Auditors checked the 24 jobs Bechtel was supposed to complete.

"Ten did not achieve their original objectives," the auditors found. In another three projects, "we were either unable to determine what the original objectives were or the achievements were unclear."

The cost for unfinished efforts was high: the US government approved a total of US$180 million in payments for Bechtel's ten allegedly unfinished projects. They include a US$24 million water treatment plant in Baghdad's impoverished Sadr City, a US$26 million children's hospital in Basra and a US$4 million Baghdad landfill that was never built

"The Bechtel audit is emblematic of the reconstruction problems in Iraq," said Stuart Bowen, Special Inspector General for Iraq Reconstruction, whose office conducted the audit.

Mark Tokala, an official at the US Embassy in Baghdad, characterised the audit's findings of unfinished projects as "a success rate of less than 42%."

USAID also was cited in the audit for its "limited" oversight of Bechtel's work.

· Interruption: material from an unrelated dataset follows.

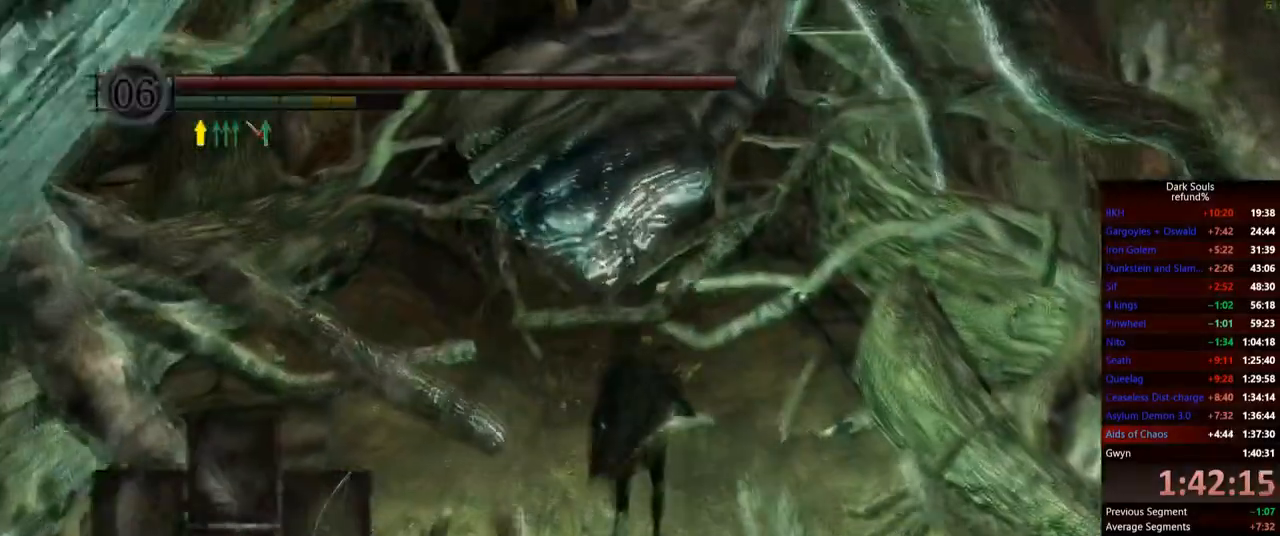
{"buttons": [], "left_stick": "up", "right_stick": "center", "events": []}
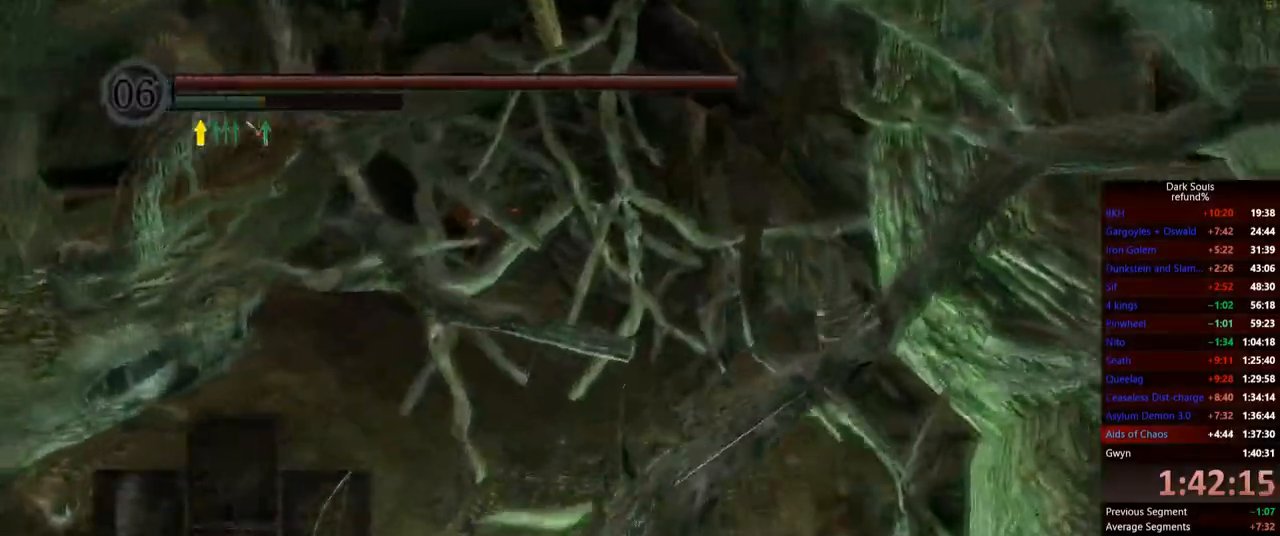
{"buttons": [], "left_stick": "up", "right_stick": "center", "events": [[167, "B", "down"], [283, "B", "up"]]}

The audit said "USAID had only two people directly involved in the contract administration of the phase two contract: the administrative contracting officer and the cognizant technical officer."

In addition, USAID had little time to check Bechtel's invoices, the auditors said, since the agency "had agreed in its contract with Bechtel to review and pay Bechtel's vouchers within ten days of submittal."

Indeed, auditors found that in one case Bechtel was paid within two days of submitting a US$11 million voucher, giving USAID almost no time to check the bills that the company was submitting.

Another issue was that a large chunk of the federal funds didn't go to work directly on projects but on "support costs," like fees and security. The audit found that only 59% actually went to construction, with the rest paid to Bechtel for security and fees.

The Bechtel contract was called the 'Phase II Iraq Reconstruction Contract'. While it was supposed to have a ceiling of US$1.8 billion, it ended up less than that as jobs were cancelled and reassigned. The actual costs came to aboutUS $1.3 billion.

USAID disagreed with many of the findings in the report. Bechtel spokesman Jonathan Marshall told NBC News that "there is almost nothing in the audit that is critical of Bechtel's performance."

Marshall added that often when the original objectives were not achieved, that was because of decisions made by USAID, not Bechtel. "It is unfair to consider that a critique of Bechtel's work," he said.

Frederick Barton, who examines reconstruction for Center for Strategic and International Studies, a Washington, DC, think tank, said in a CBC interview that the government may not have been honestly appraising the chances for success from the beginning.

"It just sort of galls you," he said. "At the very least someone should have said, we are going to throw money at the problem and 50% may not get done. The US government pretended they would be able to complete these things, but someone must have known."